**PROBLEM STATEMENT**
Using the data below, show every line where the word "linejoin" occurs.

Saved entries
------------------------

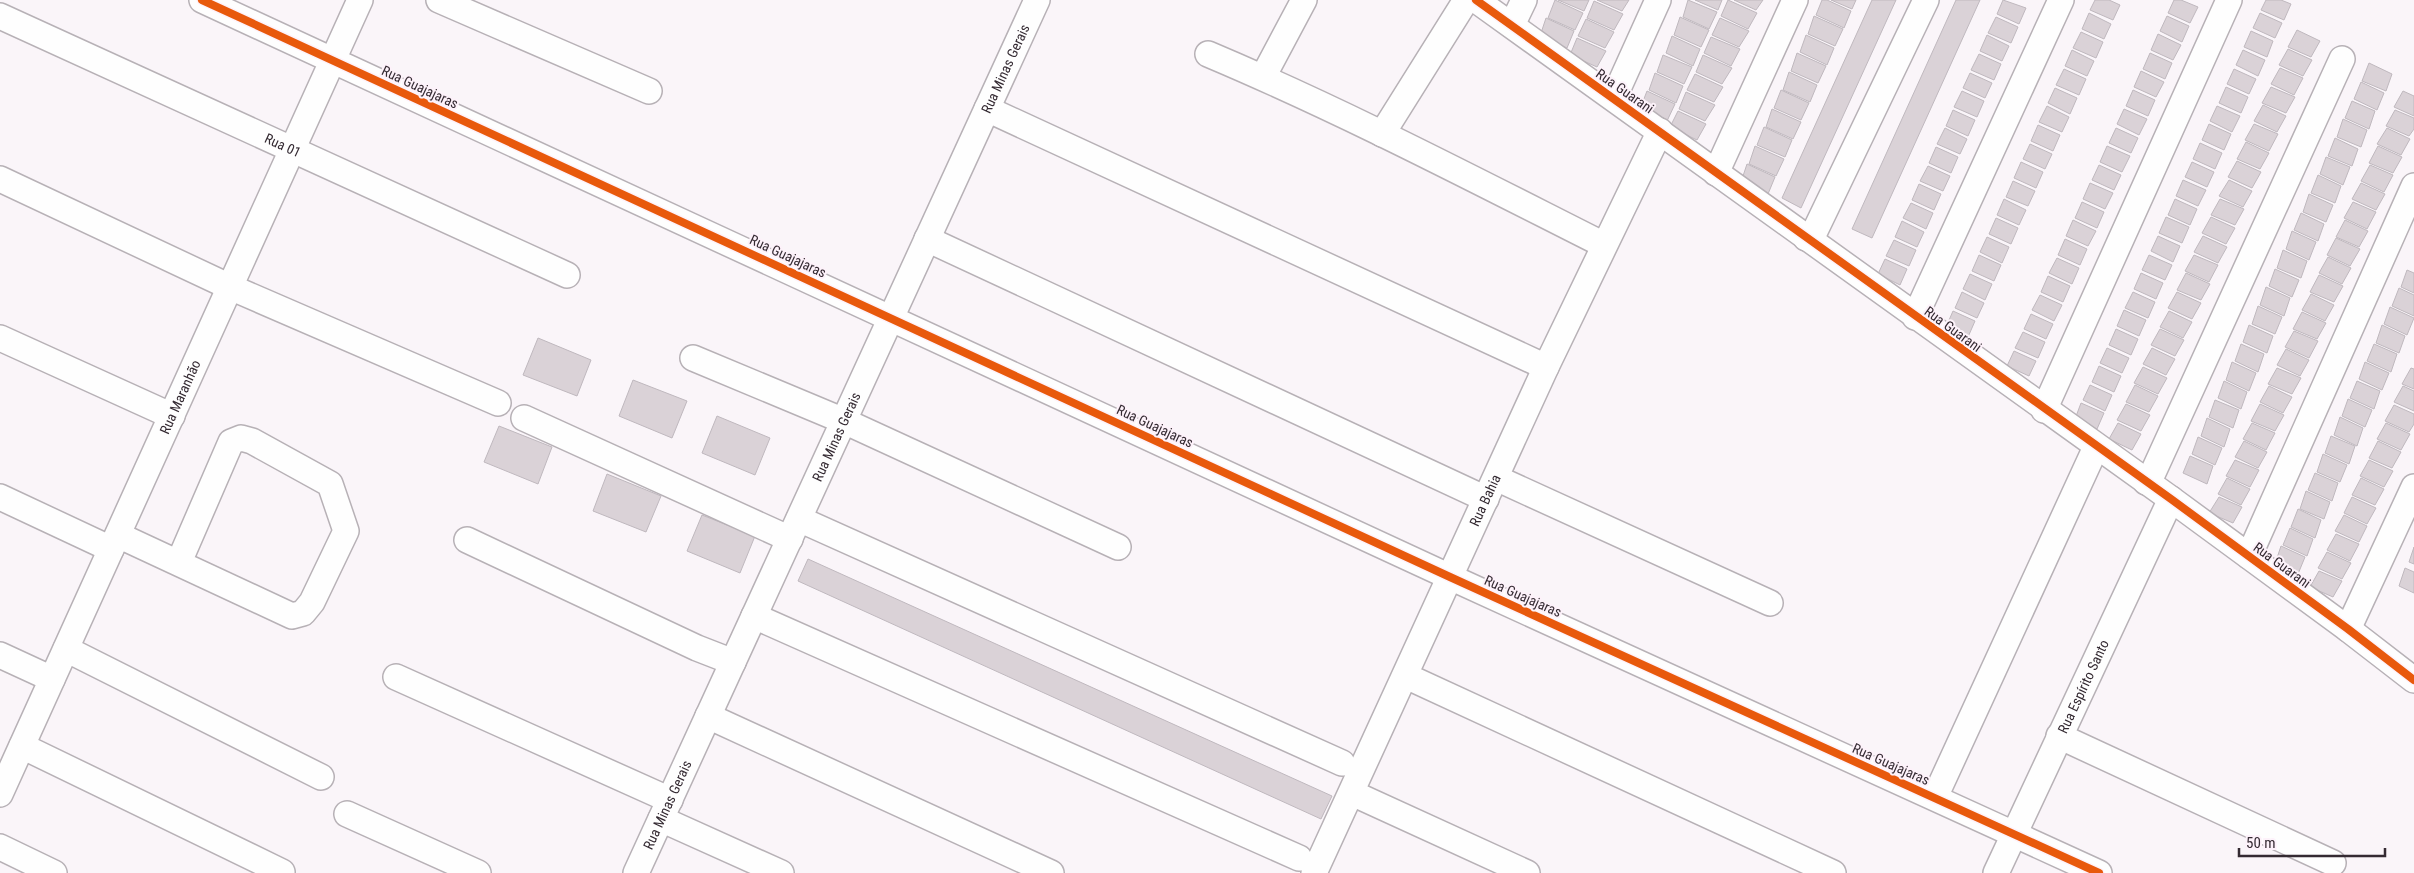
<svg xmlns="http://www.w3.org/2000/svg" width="2414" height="873" viewBox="0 0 2414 873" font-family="'Roboto Condensed',sans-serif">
	<rect width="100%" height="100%" fill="#faf5f9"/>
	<g fill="#dad2d7" stroke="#bfb8be">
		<path d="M1555,0L1583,13L1575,30L1548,18Z"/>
		<path d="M1558,0H1589L1584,11Z"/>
		<path d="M1597,0H1629L1622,11Z"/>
		<path d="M1688,0L1717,12L1709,29L1683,17Z"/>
		<path d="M1695,0H1722L1718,10Z"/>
		<path d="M1728,0L1757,13L1748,29L1721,16Z"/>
		<path d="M1734,0H1763L1756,10Z"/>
		<path d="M1822,0H1827L1851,11L1844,28L1816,15Z"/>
		<path d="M1831,0H1856L1852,9Z"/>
		<path d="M1872,0H1896L1801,208L1782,198Z"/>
		<path d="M1956,0H1980L1872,238L1852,229Z"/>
		<path d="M2003,0L2026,8L2019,24L1997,14Z"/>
		<path d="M2095,0H2109L2120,5L2113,20L2090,10Z"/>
		<path d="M2174,0H2181L2198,7L2190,23L2168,13Z"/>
		<path d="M2266,0H2281L2291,4L2284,20L2261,10Z"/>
		<path d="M1594,1L1623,14L1614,30L1587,18Z"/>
		<path d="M2089,13L2111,24L2104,39L2082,29Z"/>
		<path d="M2260,13L2282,23L2275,38L2253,28Z"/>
		<path d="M1814,16L1843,29L1835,46L1808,34Z"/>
		<path d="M2167,16L2189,26L2182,42L2160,31Z"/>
		<path d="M1680,17L1709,30L1701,47L1674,35Z"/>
		<path d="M1996,17L2018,27L2011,43L1988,33Z"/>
		<path d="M1546,18L1574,31L1567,48L1540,36Z"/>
		<path d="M1720,18L1749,31L1739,47L1712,35Z"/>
		<path d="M1586,19L1614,32L1605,48L1578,36Z"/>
		<path d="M2297,30L2320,41L2311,57L2288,47Z"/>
		<path d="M2251,31L2273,41L2267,57L2244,47Z"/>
		<path d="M2081,32L2103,42L2096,58L2073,48Z"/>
		<path d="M2158,34L2181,45L2173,60L2151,50Z"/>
		<path d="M1806,35L1834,48L1827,65L1800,52Z"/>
		<path d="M1987,35L2009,46L2002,61L1980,51Z"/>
		<path d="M1672,36L1700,49L1693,66L1666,53Z"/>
		<path d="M1711,37L1740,49L1731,66L1704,53Z"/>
		<path d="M1577,38L1606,51L1597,67L1570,55Z"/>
		<path d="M2288,49L2312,60L2303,76L2279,65Z"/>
		<path d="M2072,50L2094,61L2087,76L2065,66Z"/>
		<path d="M2243,50L2265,60L2258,76L2236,65Z"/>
		<path d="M1797,53L1826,66L1818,83L1791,71Z"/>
		<path d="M2150,53L2172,63L2165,79L2143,69Z"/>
		<path d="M1979,54L2001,64L1994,80L1971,70Z"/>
		<path d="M1663,55L1692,67L1684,84L1657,72Z"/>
		<path d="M1703,55L1732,68L1722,84L1696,72Z"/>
		<path d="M2369,63L2392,74L2386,91L2362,81Z"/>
		<path d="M2280,68L2303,78L2294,95L2271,84Z"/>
		<path d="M2064,69L2086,79L2079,95L2056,85Z"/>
		<path d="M2234,69L2256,79L2249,94L2227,84Z"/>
		<path d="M2141,71L2164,82L2156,97L2134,87Z"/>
		<path d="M1789,72L1817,85L1810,102L1783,90Z"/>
		<path d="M1655,73L1683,86L1676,103L1649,90Z"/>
		<path d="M1970,73L1992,83L1985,98L1963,88Z"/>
		<path d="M1695,74L1723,87L1714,102L1687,90Z"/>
		<path d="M2361,82L2384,93L2377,110L2354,99Z"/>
		<path d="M2226,87L2248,97L2241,113L2219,103Z"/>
		<path d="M2271,87L2295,97L2286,113L2262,103Z"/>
		<path d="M2055,88L2077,98L2070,114L2048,103Z"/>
		<path d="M1781,90L1809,103L1801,120L1774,108Z"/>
		<path d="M2133,90L2155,100L2148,116L2126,106Z"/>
		<path d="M1647,91L1675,104L1667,121L1640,109Z"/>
		<path d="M1962,91L1984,101L1977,117L1954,107Z"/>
		<path d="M2403,91L2414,96V116L2394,107Z"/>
		<path d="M1686,92L1715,105L1705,121L1679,109Z"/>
		<path d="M2352,101L2375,111L2369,129L2345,118Z"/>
		<path d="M2263,105L2286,116L2277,132L2254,121Z"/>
		<path d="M2047,106L2069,117L2062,132L2039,122Z"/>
		<path d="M2217,106L2240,116L2232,132L2210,121Z"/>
		<path d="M1772,109L1801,122L1793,139L1766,127Z"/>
		<path d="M2124,109L2147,119L2139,135L2117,124Z"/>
		<path d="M1953,110L1975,120L1968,136L1946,126Z"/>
		<path d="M2395,110L2414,118V129L2409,136L2386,126Z"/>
		<path d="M1678,111L1706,124L1697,140L1670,127Z"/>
		<path d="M2343,119L2367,130L2361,147L2337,137Z"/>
		<path d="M2209,124L2231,134L2224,150L2202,140Z"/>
		<path d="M2254,124L2278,134L2269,151L2245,140Z"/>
		<path d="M2038,125L2060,135L2053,151L2031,141Z"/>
		<path d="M1764,127L1792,140L1785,157L1757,145Z"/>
		<path d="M1945,128L1967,139L1960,154L1937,144Z"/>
		<path d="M2116,128L2138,138L2131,153L2109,143Z"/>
		<path d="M2387,128L2410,139L2401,155L2377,144Z"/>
		<path d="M2335,138L2358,149L2352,166L2328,156Z"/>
		<path d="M2246,142L2269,153L2260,169L2237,159Z"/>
		<path d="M2200,143L2222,153L2215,169L2193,159Z"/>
		<path d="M2030,144L2052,154L2045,169L2023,159Z"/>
		<path d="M1755,146L1784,159L1776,176L1749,164Z"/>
		<path d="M2107,146L2130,156L2122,172L2100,162Z"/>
		<path d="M2378,146L2402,157L2393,173L2369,163Z"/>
		<path d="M1936,147L1958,157L1951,173L1929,163Z"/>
		<path d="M2326,157L2350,167L2343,185L2320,174Z"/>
		<path d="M2237,161L2261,172L2252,188L2228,177Z"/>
		<path d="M2021,162L2043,172L2036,188L2014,178Z"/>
		<path d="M2192,162L2214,172L2207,187L2185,177Z"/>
		<path d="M1747,164L1775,177L1768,194L1741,182Z"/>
		<path d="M2099,165L2121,175L2114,190L2092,180Z"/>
		<path d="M2370,165L2393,175L2384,192L2361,181Z"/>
		<path d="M1928,166L1950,176L1943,191L1920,181Z"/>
		<path d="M2318,175L2341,186L2335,203L2311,193Z"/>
		<path d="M2183,180L2206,190L2198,206L2176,196Z"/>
		<path d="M2229,180L2252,191L2243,207L2219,196Z"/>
		<path d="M2013,181L2035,191L2028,206L2006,197Z"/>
		<path d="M2090,183L2113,193L2105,209L2083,199Z"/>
		<path d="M2361,183L2385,194L2376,210L2352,199Z"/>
		<path d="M1919,184L1941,194L1934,210L1912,200Z"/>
		<path d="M2309,194L2333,205L2326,222L2303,212Z"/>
		<path d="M2004,199L2026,210L2019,225L1997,215Z"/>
		<path d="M2175,199L2197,209L2190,225L2168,215Z"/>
		<path d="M2220,199L2244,209L2235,225L2211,215Z"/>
		<path d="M2082,202L2104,212L2097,228L2075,218Z"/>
		<path d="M2353,202L2376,212L2367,229L2344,218Z"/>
		<path d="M1911,203L1933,213L1926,229L1903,218Z"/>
		<path d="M2301,213L2324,224L2318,241L2294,230Z"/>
		<path d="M2166,217L2189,227L2182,243L2159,233Z"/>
		<path d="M2211,217L2235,228L2226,244L2202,233Z"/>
		<path d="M1996,218L2018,228L2011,244L1989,234Z"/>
		<path d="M2073,220L2096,231L2088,246L2066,236Z"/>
		<path d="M2345,220L2368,231L2359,247L2336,237Z"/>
		<path d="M1902,221L1924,232L1917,247L1895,237Z"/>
		<path d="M2292,231L2316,242L2309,260L2286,249Z"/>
		<path d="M2158,236L2180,246L2173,262L2151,251Z"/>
		<path d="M2203,236L2227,247L2218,263L2194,252Z"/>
		<path d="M1987,237L2009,247L2002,263L1980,252Z"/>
		<path d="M2336,238L2360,249L2350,266L2327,255Z"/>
		<path d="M2065,239L2087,249L2080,265L2058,255Z"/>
		<path d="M1894,240L1916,250L1909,266L1886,256Z"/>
		<path d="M2283,250L2307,261L2301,278L2277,268Z"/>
		<path d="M1979,255L2001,265L1994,281L1972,271Z"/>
		<path d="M2149,255L2172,265L2165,280L2142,270Z"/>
		<path d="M2194,255L2218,265L2209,282L2185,271Z"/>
		<path d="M2328,257L2351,268L2342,284L2319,273Z"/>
		<path d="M2057,258L2079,268L2072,284L2049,273Z"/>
		<path d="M1885,259L1907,269L1900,285L1878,274Z"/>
		<path d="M2275,269L2299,280L2292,297L2269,286Z"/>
		<path d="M2407,270L2414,273V293L2401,287Z"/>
		<path d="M2141,273L2163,283L2156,299L2134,289Z"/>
		<path d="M2186,273L2210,284L2201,300L2177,290Z"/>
		<path d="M1970,274L1992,284L1985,300L1963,289Z"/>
		<path d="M2319,275L2343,286L2334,302L2310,292Z"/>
		<path d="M2048,276L2070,286L2063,302L2041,292Z"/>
		<path d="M2266,287L2290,298L2284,316L2260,305Z"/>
		<path d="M2399,288L2414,295V316L2392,306Z"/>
		<path d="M1962,292L1984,303L1977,318L1955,308Z"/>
		<path d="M2133,292L2155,302L2148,318L2125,308Z"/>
		<path d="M2177,292L2201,303L2192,319L2168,308Z"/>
		<path d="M2311,294L2334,305L2325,321L2302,310Z"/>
		<path d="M2040,295L2062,305L2054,321L2032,310Z"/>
		<path d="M2258,306L2282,317L2275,334L2252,324Z"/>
		<path d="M2390,307L2414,318L2407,335L2384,324Z"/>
		<path d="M2124,310L2146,320L2139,336L2117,326Z"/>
		<path d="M1953,311L1975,321L1968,337L1946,327Z"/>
		<path d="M2169,311L2192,322L2183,338L2160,327Z"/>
		<path d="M2302,312L2326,323L2317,339L2293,329Z"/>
		<path d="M2031,314L2053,324L2046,339L2024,329Z"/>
		<path d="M2249,325L2273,336L2267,353L2243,342Z"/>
		<path d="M2382,325L2405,336L2399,353L2376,343Z"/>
		<path d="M2116,329L2138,339L2131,355L2109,345Z"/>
		<path d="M2160,329L2184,340L2175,356L2151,345Z"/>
		<path d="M2294,331L2318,341L2309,358L2285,347Z"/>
		<path d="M2023,332L2045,342L2038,358L2015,348Z"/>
		<path d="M538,338L591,360L577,396L523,375Z"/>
		<path d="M2241,344L2264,354L2258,372L2235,361Z"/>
		<path d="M2374,344L2397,354L2391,372L2367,361Z"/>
		<path d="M2107,348L2129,358L2122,373L2100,363Z"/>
		<path d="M2152,348L2175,359L2166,375L2143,364Z"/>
		<path d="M2286,349L2309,360L2300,376L2277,365Z"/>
		<path d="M2014,351L2036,361L2029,376L2007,366Z"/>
		<path d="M2232,362L2256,373L2249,391L2226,380Z"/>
		<path d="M2365,362L2389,373L2382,390L2359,379Z"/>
		<path d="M2099,366L2121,376L2114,392L2092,382Z"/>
		<path d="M2143,367L2167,378L2158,394L2134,383Z"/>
		<path d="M2277,368L2301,378L2292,394L2268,384Z"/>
		<path d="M2411,368L2414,369V389L2402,384Z"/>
		<path d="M633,380L687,401L672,438L619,416Z"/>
		<path d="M2224,381L2247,392L2241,409L2218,398Z"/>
		<path d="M2357,381L2380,391L2374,409L2350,398Z"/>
		<path d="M2090,385L2112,395L2105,411L2083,400Z"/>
		<path d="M2135,385L2158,396L2149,412L2126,402Z"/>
		<path d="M2269,386L2292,397L2283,413L2260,402Z"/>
		<path d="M2403,386L2414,391V411L2394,402Z"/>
		<path d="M2348,399L2372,410L2365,427L2342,416Z"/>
		<path d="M2215,400L2239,410L2233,428L2209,417Z"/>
		<path d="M2081,403L2104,413L2097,429L2075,419Z"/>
		<path d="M2126,404L2150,415L2141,431L2117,420Z"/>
		<path d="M2260,404L2284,415L2275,431L2251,421Z"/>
		<path d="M2394,405L2414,414V424L2409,432L2385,421Z"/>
		<path d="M717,416L770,438L755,475L702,453Z"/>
		<path d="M2340,417L2363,428L2357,446L2334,435Z"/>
		<path d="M2207,418L2230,429L2224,447L2201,436Z"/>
		<path d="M2118,423L2141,434L2132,450L2109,439Z"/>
		<path d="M2252,423L2275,433L2266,450L2243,439Z"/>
		<path d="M2386,423L2410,434L2401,450L2377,439Z"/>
		<path d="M499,426L552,447L538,484L484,462Z"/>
		<path d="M2331,436L2355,446L2349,464L2325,453Z"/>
		<path d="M2198,437L2222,448L2215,465L2192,454Z"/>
		<path d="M2244,441L2267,452L2258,468L2235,457Z"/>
		<path d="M2378,441L2401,452L2392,468L2369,458Z"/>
		<path d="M2323,454L2347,465L2340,482L2317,472Z"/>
		<path d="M2190,456L2213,466L2207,484L2183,473Z"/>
		<path d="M2235,460L2259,470L2250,487L2226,476Z"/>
		<path d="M2369,460L2393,471L2384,487L2360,476Z"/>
		<path d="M2315,473L2338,483L2332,501L2308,490Z"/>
		<path d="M607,474L661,496L646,532L593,511Z"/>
		<path d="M2227,478L2250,489L2241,505L2218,494Z"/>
		<path d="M2361,478L2384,489L2375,505L2352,495Z"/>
		<path d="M2306,491L2330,502L2324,519L2300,509Z"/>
		<path d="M2219,497L2242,507L2233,523L2209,513Z"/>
		<path d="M2352,497L2376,508L2367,524L2344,513Z"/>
		<path d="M2298,509L2321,520L2315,538L2291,527Z"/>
		<path d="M702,515L755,536L740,573L687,551Z"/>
		<path d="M2344,515L2367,526L2359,542L2335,531Z"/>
		<path d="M2290,528L2313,539L2307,556L2283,545Z"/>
		<path d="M2336,534L2359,544L2350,561L2327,550Z"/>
		<path d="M2281,546L2305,557L2298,574L2275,564Z"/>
		<path d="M2414,547V564L2409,562Z"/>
		<path d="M2327,552L2351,563L2342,579L2318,568Z"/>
		<path d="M808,559L1332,796L1321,819L798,581Z"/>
		<path d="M2405,568L2414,572V593L2399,586Z"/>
		<path d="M2319,571L2342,581L2333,597L2310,587Z"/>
	</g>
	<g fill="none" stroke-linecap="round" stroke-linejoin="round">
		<g stroke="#b7b1b6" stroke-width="28">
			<g id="minor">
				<path d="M202,0L1450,577L2099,873"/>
				<path d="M439,0L649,91"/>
				<path d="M1476,0L2171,499L2348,629L2414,680"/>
				<path id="s1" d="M0,16L567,275"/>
				<path d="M1512,25L1524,0"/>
				<path d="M1208,54C1343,111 1473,179 1604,245"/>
				<path d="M1263,77L1304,0"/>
				<path d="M1612,97L1616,93L1658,0"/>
				<path d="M987,109L1546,367"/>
				<path d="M1382,134L1466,0"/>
				<path d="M1716,173L1795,0"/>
				<path d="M0,179L230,287L498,403"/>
				<path d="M1806,238L1813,235L1926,0"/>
				<path d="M927,239L1486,499"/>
				<path d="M1915,317L2061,0"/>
				<path d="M0,338L172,416"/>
				<path d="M693,358L844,421L1118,547"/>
				<path d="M2044,410L2229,0"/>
				<path d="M524,418L790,539"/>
				<path d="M1496,478L1770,603"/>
				<path d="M2146,482L2151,477L2342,59"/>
				<path d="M0,497L111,549"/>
				<path d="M799,519L1342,763"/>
				<path d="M118,535L292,616L303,613L312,602L346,531L330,484L252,441L241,438L231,442L179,562"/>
				<path d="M467,540L697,648L733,662"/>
				<path d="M2249,556L2414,186"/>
				<path d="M754,616L1299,858"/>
				<path d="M2348,629L2414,487"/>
				<path d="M66,649L321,777"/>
				<path d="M0,655L52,679"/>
				<path d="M1406,676L1833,873"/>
				<path d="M396,677L670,800"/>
				<path d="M708,716L1051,873"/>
				<path d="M2059,736L2333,863"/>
				<path d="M22,746L282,872"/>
				<path d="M1352,793L1527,873"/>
				<path id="s2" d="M0,794L360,0"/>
				<path d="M1935,797L2096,447"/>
				<path d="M347,814L478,873"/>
				<path d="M661,819L781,873"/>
				<path d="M0,847L54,873"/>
				<path id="s3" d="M636,873L1037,0"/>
				<path id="s4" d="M1314,873L1546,367L1660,131"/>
				<path id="s5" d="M1996,873L2171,499"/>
			</g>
		</g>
		<use href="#minor" stroke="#fefefe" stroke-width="25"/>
		<g stroke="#fdf2fa" stroke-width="11">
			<g id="cycleway">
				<path d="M202,0L1450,577L2099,873"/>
				<path d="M1476,0L2171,499L2348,629L2414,680"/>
			</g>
		</g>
		<use href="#cycleway" stroke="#e8590c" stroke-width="8"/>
	</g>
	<g text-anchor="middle" stroke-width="4" stroke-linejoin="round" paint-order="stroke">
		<g font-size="14" fill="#342a32" stroke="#fdf2fa">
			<text dy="5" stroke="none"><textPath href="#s3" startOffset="885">Rua Minas Gerais</textPath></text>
			<text transform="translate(420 87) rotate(25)" y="5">Rua Guajajaras</text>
			<text transform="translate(1625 91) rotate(35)" y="5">Rua Guarani</text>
			<text dy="5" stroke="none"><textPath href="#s1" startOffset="311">Rua 01</textPath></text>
			<text transform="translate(788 256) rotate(25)" y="5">Rua Guajajaras</text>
			<text transform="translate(1953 329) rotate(36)" y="5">Rua Guarani</text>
			<text dy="5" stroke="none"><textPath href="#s2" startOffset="436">Rua Maranhão</textPath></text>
			<text transform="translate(1155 426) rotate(25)" y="5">Rua Guajajaras</text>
			<text dy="5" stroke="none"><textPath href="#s3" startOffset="480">Rua Minas Gerais</textPath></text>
			<text dy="5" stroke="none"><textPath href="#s4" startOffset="410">Rua Bahia</textPath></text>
			<text transform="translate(2282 565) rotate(36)" y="5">Rua Guarani</text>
			<text transform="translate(1523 596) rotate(24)" y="5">Rua Guajajaras</text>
			<text dy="5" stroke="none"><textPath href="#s5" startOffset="206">Rua Espírito Santo</textPath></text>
			<text transform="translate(1891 764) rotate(24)" y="5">Rua Guajajaras</text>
			<text dy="5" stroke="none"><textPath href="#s3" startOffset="75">Rua Minas Gerais</textPath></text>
		</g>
	</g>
	<path d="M2239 848v8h146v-8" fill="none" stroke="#342a32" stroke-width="2.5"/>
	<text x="2246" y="848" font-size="15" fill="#342a32" stroke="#fdf2fa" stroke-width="4" paint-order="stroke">50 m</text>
</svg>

------------------------

**SOLUTION TO THIS EXERCISE**
	<g fill="none" stroke-linecap="round" stroke-linejoin="round">
	<g text-anchor="middle" stroke-width="4" stroke-linejoin="round" paint-order="stroke">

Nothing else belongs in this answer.